PROBLEM: Could you restate the entries below word for word and leave out the pictures?

DATA EXCERPTS:
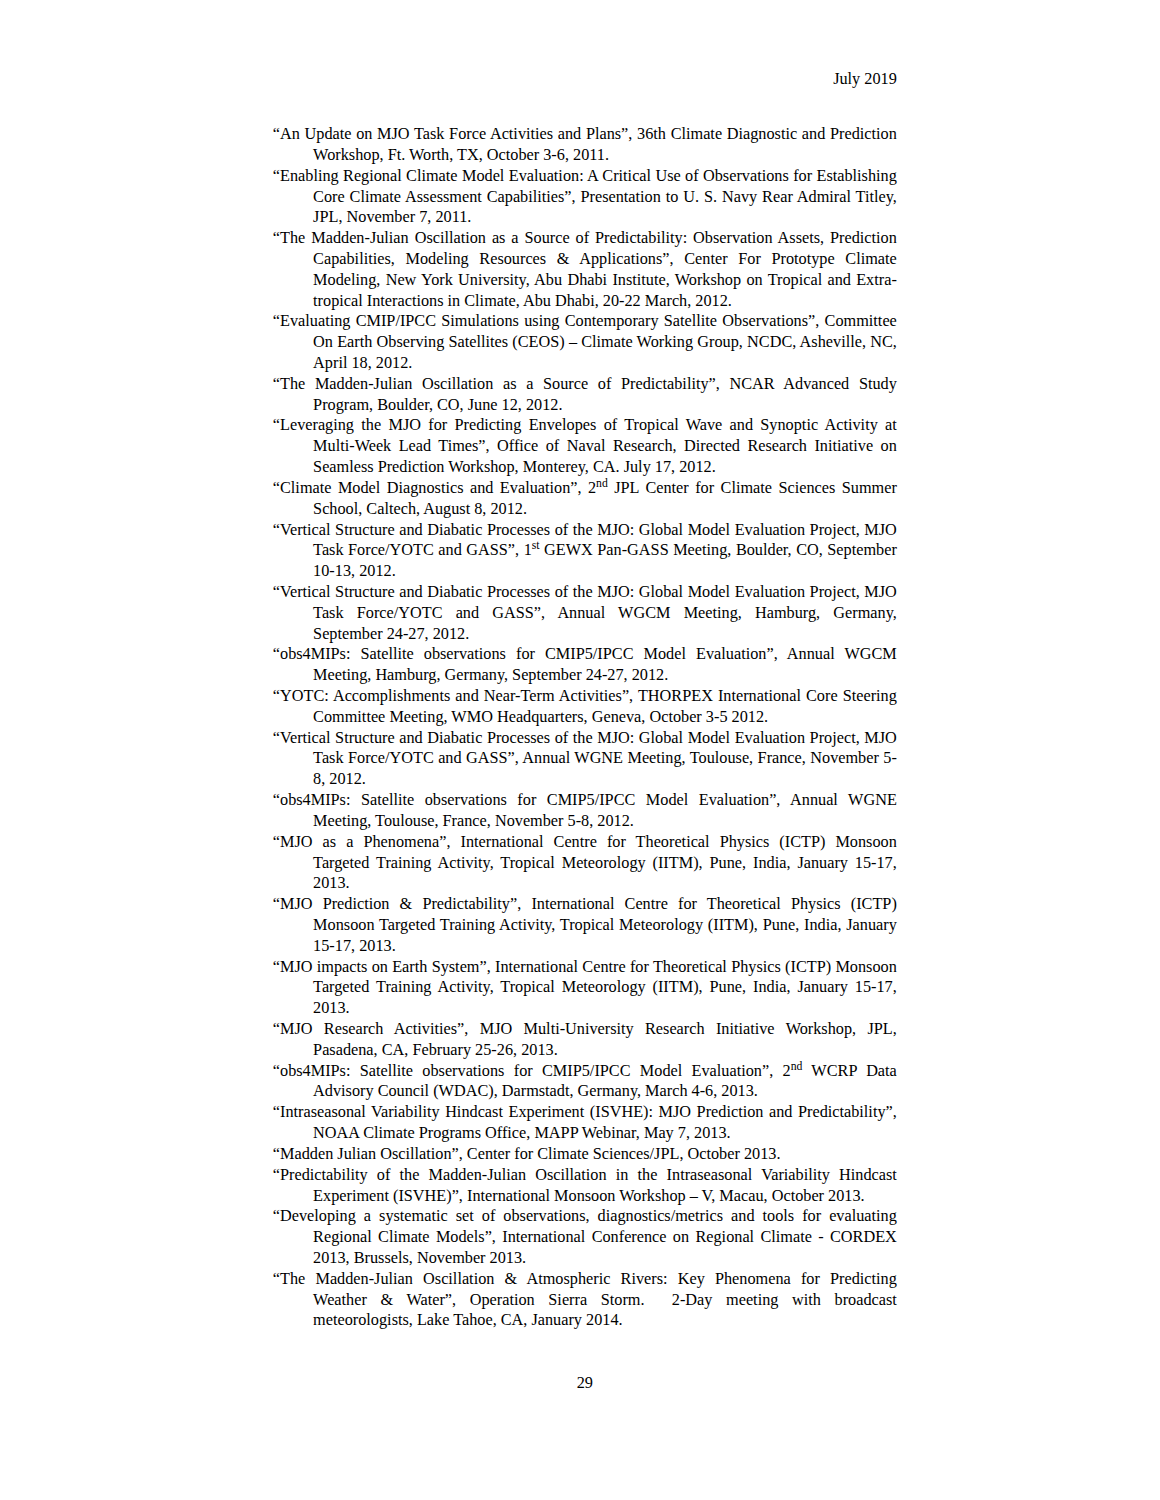July 2019
“An Update on MJO Task Force Activities and Plans”, 36th Climate Diagnostic and Prediction Workshop, Ft. Worth, TX, October 3-6, 2011.
“Enabling Regional Climate Model Evaluation: A Critical Use of Observations for Establishing Core Climate Assessment Capabilities”, Presentation to U. S. Navy Rear Admiral Titley, JPL, November 7, 2011.
“The Madden-Julian Oscillation as a Source of Predictability: Observation Assets, Prediction Capabilities, Modeling Resources & Applications”, Center For Prototype Climate Modeling, New York University, Abu Dhabi Institute, Workshop on Tropical and Extra-tropical Interactions in Climate, Abu Dhabi, 20-22 March, 2012.
“Evaluating CMIP/IPCC Simulations using Contemporary Satellite Observations”, Committee On Earth Observing Satellites (CEOS) – Climate Working Group, NCDC, Asheville, NC, April 18, 2012.
“The Madden-Julian Oscillation as a Source of Predictability”, NCAR Advanced Study Program, Boulder, CO, June 12, 2012.
“Leveraging the MJO for Predicting Envelopes of Tropical Wave and Synoptic Activity at Multi-Week Lead Times”, Office of Naval Research, Directed Research Initiative on Seamless Prediction Workshop, Monterey, CA. July 17, 2012.
“Climate Model Diagnostics and Evaluation”, 2nd JPL Center for Climate Sciences Summer School, Caltech, August 8, 2012.
“Vertical Structure and Diabatic Processes of the MJO: Global Model Evaluation Project, MJO Task Force/YOTC and GASS”, 1st GEWX Pan-GASS Meeting, Boulder, CO, September 10-13, 2012.
“Vertical Structure and Diabatic Processes of the MJO: Global Model Evaluation Project, MJO Task Force/YOTC and GASS”, Annual WGCM Meeting, Hamburg, Germany, September 24-27, 2012.
“obs4MIPs: Satellite observations for CMIP5/IPCC Model Evaluation”, Annual WGCM Meeting, Hamburg, Germany, September 24-27, 2012.
“YOTC: Accomplishments and Near-Term Activities”, THORPEX International Core Steering Committee Meeting, WMO Headquarters, Geneva, October 3-5 2012.
“Vertical Structure and Diabatic Processes of the MJO: Global Model Evaluation Project, MJO Task Force/YOTC and GASS”, Annual WGNE Meeting, Toulouse, France, November 5-8, 2012.
“obs4MIPs: Satellite observations for CMIP5/IPCC Model Evaluation”, Annual WGNE Meeting, Toulouse, France, November 5-8, 2012.
“MJO as a Phenomena”, International Centre for Theoretical Physics (ICTP) Monsoon Targeted Training Activity, Tropical Meteorology (IITM), Pune, India, January 15-17, 2013.
“MJO Prediction & Predictability”, International Centre for Theoretical Physics (ICTP) Monsoon Targeted Training Activity, Tropical Meteorology (IITM), Pune, India, January 15-17, 2013.
“MJO impacts on Earth System”, International Centre for Theoretical Physics (ICTP) Monsoon Targeted Training Activity, Tropical Meteorology (IITM), Pune, India, January 15-17, 2013.
“MJO Research Activities”, MJO Multi-University Research Initiative Workshop, JPL, Pasadena, CA, February 25-26, 2013.
“obs4MIPs: Satellite observations for CMIP5/IPCC Model Evaluation”, 2nd WCRP Data Advisory Council (WDAC), Darmstadt, Germany, March 4-6, 2013.
“Intraseasonal Variability Hindcast Experiment (ISVHE): MJO Prediction and Predictability”, NOAA Climate Programs Office, MAPP Webinar, May 7, 2013.
“Madden Julian Oscillation”, Center for Climate Sciences/JPL, October 2013.
“Predictability of the Madden-Julian Oscillation in the Intraseasonal Variability Hindcast Experiment (ISVHE)”, International Monsoon Workshop – V, Macau, October 2013.
“Developing a systematic set of observations, diagnostics/metrics and tools for evaluating Regional Climate Models”, International Conference on Regional Climate - CORDEX 2013, Brussels, November 2013.
“The Madden-Julian Oscillation & Atmospheric Rivers: Key Phenomena for Predicting Weather & Water”, Operation Sierra Storm. 2-Day meeting with broadcast meteorologists, Lake Tahoe, CA, January 2014.
29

RESULT OF THIS TASK:
July 2019
“An Update on MJO Task Force Activities and Plans”, 36th Climate Diagnostic and Prediction Workshop, Ft. Worth, TX, October 3-6, 2011.
“Enabling Regional Climate Model Evaluation: A Critical Use of Observations for Establishing Core Climate Assessment Capabilities”, Presentation to U. S. Navy Rear Admiral Titley, JPL, November 7, 2011.
“The Madden-Julian Oscillation as a Source of Predictability: Observation Assets, Prediction Capabilities, Modeling Resources & Applications”, Center For Prototype Climate Modeling, New York University, Abu Dhabi Institute, Workshop on Tropical and Extra-tropical Interactions in Climate, Abu Dhabi, 20-22 March, 2012.
“Evaluating CMIP/IPCC Simulations using Contemporary Satellite Observations”, Committee On Earth Observing Satellites (CEOS) – Climate Working Group, NCDC, Asheville, NC, April 18, 2012.
“The Madden-Julian Oscillation as a Source of Predictability”, NCAR Advanced Study Program, Boulder, CO, June 12, 2012.
“Leveraging the MJO for Predicting Envelopes of Tropical Wave and Synoptic Activity at Multi-Week Lead Times”, Office of Naval Research, Directed Research Initiative on Seamless Prediction Workshop, Monterey, CA. July 17, 2012.
“Climate Model Diagnostics and Evaluation”, 2nd JPL Center for Climate Sciences Summer School, Caltech, August 8, 2012.
“Vertical Structure and Diabatic Processes of the MJO: Global Model Evaluation Project, MJO Task Force/YOTC and GASS”, 1st GEWX Pan-GASS Meeting, Boulder, CO, September 10-13, 2012.
“Vertical Structure and Diabatic Processes of the MJO: Global Model Evaluation Project, MJO Task Force/YOTC and GASS”, Annual WGCM Meeting, Hamburg, Germany, September 24-27, 2012.
“obs4MIPs: Satellite observations for CMIP5/IPCC Model Evaluation”, Annual WGCM Meeting, Hamburg, Germany, September 24-27, 2012.
“YOTC: Accomplishments and Near-Term Activities”, THORPEX International Core Steering Committee Meeting, WMO Headquarters, Geneva, October 3-5 2012.
“Vertical Structure and Diabatic Processes of the MJO: Global Model Evaluation Project, MJO Task Force/YOTC and GASS”, Annual WGNE Meeting, Toulouse, France, November 5-8, 2012.
“obs4MIPs: Satellite observations for CMIP5/IPCC Model Evaluation”, Annual WGNE Meeting, Toulouse, France, November 5-8, 2012.
“MJO as a Phenomena”, International Centre for Theoretical Physics (ICTP) Monsoon Targeted Training Activity, Tropical Meteorology (IITM), Pune, India, January 15-17, 2013.
“MJO Prediction & Predictability”, International Centre for Theoretical Physics (ICTP) Monsoon Targeted Training Activity, Tropical Meteorology (IITM), Pune, India, January 15-17, 2013.
“MJO impacts on Earth System”, International Centre for Theoretical Physics (ICTP) Monsoon Targeted Training Activity, Tropical Meteorology (IITM), Pune, India, January 15-17, 2013.
“MJO Research Activities”, MJO Multi-University Research Initiative Workshop, JPL, Pasadena, CA, February 25-26, 2013.
“obs4MIPs: Satellite observations for CMIP5/IPCC Model Evaluation”, 2nd WCRP Data Advisory Council (WDAC), Darmstadt, Germany, March 4-6, 2013.
“Intraseasonal Variability Hindcast Experiment (ISVHE): MJO Prediction and Predictability”, NOAA Climate Programs Office, MAPP Webinar, May 7, 2013.
“Madden Julian Oscillation”, Center for Climate Sciences/JPL, October 2013.
“Predictability of the Madden-Julian Oscillation in the Intraseasonal Variability Hindcast Experiment (ISVHE)”, International Monsoon Workshop – V, Macau, October 2013.
“Developing a systematic set of observations, diagnostics/metrics and tools for evaluating Regional Climate Models”, International Conference on Regional Climate - CORDEX 2013, Brussels, November 2013.
“The Madden-Julian Oscillation & Atmospheric Rivers: Key Phenomena for Predicting Weather & Water”, Operation Sierra Storm. 2-Day meeting with broadcast meteorologists, Lake Tahoe, CA, January 2014.
29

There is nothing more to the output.